Les fleurs issues du marché illicite se sont révélées bien plus toxiques que celles provenant de la filière légale.
Les analyses ont ainsi révélés dans la majorité des échantillons légaux ou non la présence de plusieurs métaux et notamment du cuivre, du nickel et du molybdène à des concentrations supérieures aux normes admises par les autorités de santé du Canada. Concernant les métaux lourds, le plomb, l’arsenic, le cadmium et le mercure étaient plus fréquents dans les échantillons issus du marché parallèle, mais presque tous accusaient des taux inférieurs aux normes légales, à l’exception d’un seul comportant des niveaux élevés d’arsenic.
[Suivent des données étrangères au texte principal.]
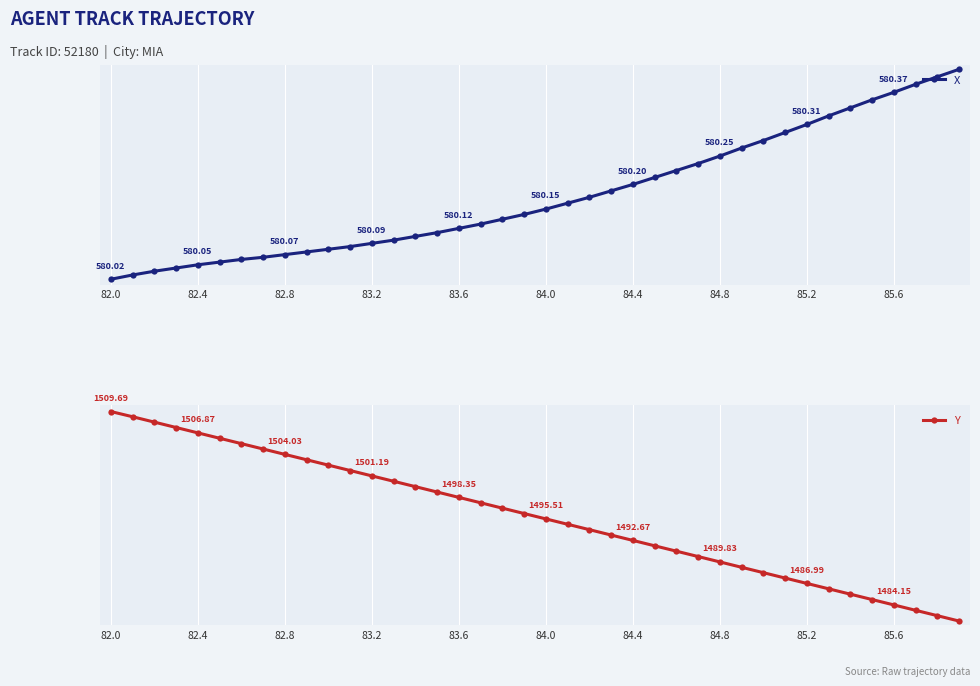

What is the difference between the second highest and minimum values in the Y series?

27.0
Dans le détail, ce dernier élément était présent dans 44 % des produits illicites contre 18 % dans les échantillons de fleurs autorisées, le cuivre dans tous les échantillons (100 % des produits licites et 98 % des illégaux dépassant la limite autorisée), le molybdène dans presque toutes les fleurs également, 74 % des échantillons légaux dépassant la norme, contre seulement 16 % des produits illégaux. Enfin, le nickel était présent à peu près dans les mêmes quantités pour les deux cas (78 % des produits légaux et 72 % des échantillons illicites).
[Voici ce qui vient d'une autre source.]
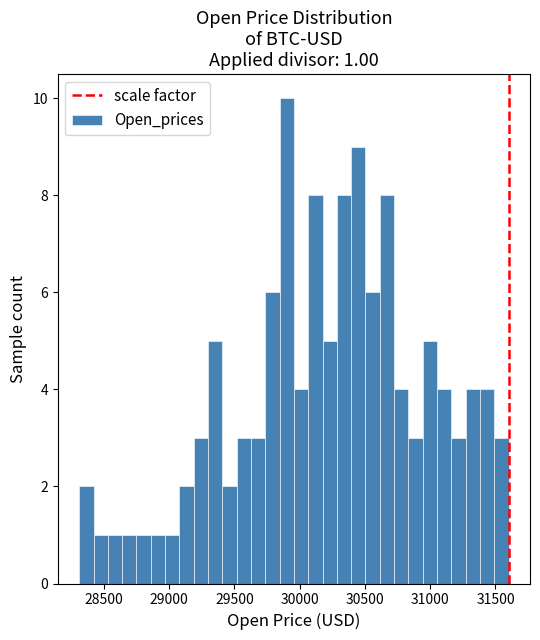

Around what value on the x-axis is the tallest bar? Give the approximate position of its centre, as read against the axis.

29900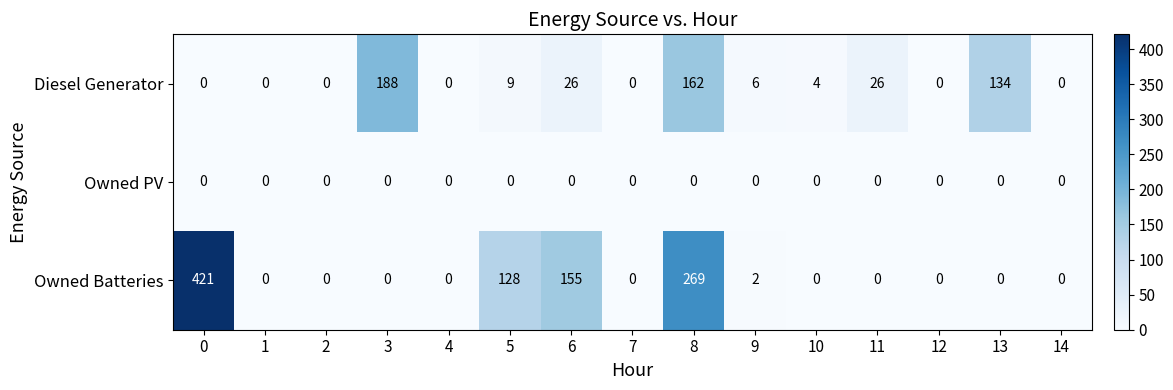

What is the average value of the Owned Batteries series?

65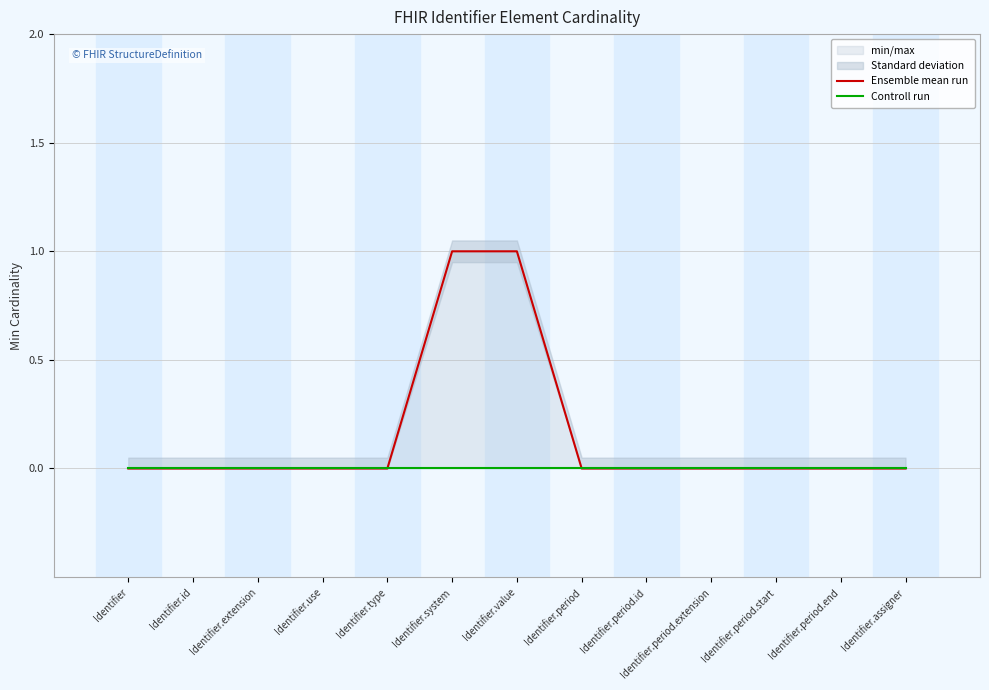

Is the value of Controll run at Identifier.use greater than the value of Ensemble mean run at Identifier.period.start?

No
Du côté des mycotoxines produits par des moisissures et pouvant engendrer un certains nombre de problèmes gastriques et intestinaux, six échantillons issus du marché illégal ont été testés positivement, alors qu’aucune n’a été trouvée dans les produits légaux parmi les six types analysés. Concernant la pureté des fleurs et la réalité de la culture biologique vantée par de nombreux industriels, celle-ci a été confirmée par l’absence quasi totale de pesticides dans les fleurs issues du marché légal. Seuls deux échantillons ont montré des traces infimes de pesticides. En revanche, 94 % des produits illégaux contenaient une moyenne de 3,4 pesticides différents pour un total de 24 pesticides identifiés, avec parfois un niveau de présence substantiel et particulièrement délétère pour la santé des consommateurs. Même chose pour les contaminants microbiens largement représentés parmi les échantillons illégaux, avec des taux dépassant souvent les normes.
Parmi ces contaminants on comptait notamment des agents pathogènes et des bactéries susceptibles de provoquer des infections respiratoires. Dix échantillons légaux tout de même contenaient également des contaminants microbiens dépassant le niveau autorisé, ce qui a conduit à un rappel des produits incriminés. Les fleurs illégales quant à elles étaient 55 % à receler des pathogènes dans des quantités dépassant parfois très largement la norme. Concernant la provenance des échantillons légaux, ils avaient été récoltés auprès de 50 producteurs sous licence à travers tout le pays, les produits illicites étant quant à eux issus de saisies effectuées par les forces de l’ordre. Grâce à ce premier programme de collecte, les autorités de Santé ont pu constater la toxicité des produits illégaux par rapport à ceux issus de la filière légale et prévoient donc de s’appuyer sur ses résultats pour donner une information éclairée aux consommateurs. Ce programme devrait également être reconduit régulièrement.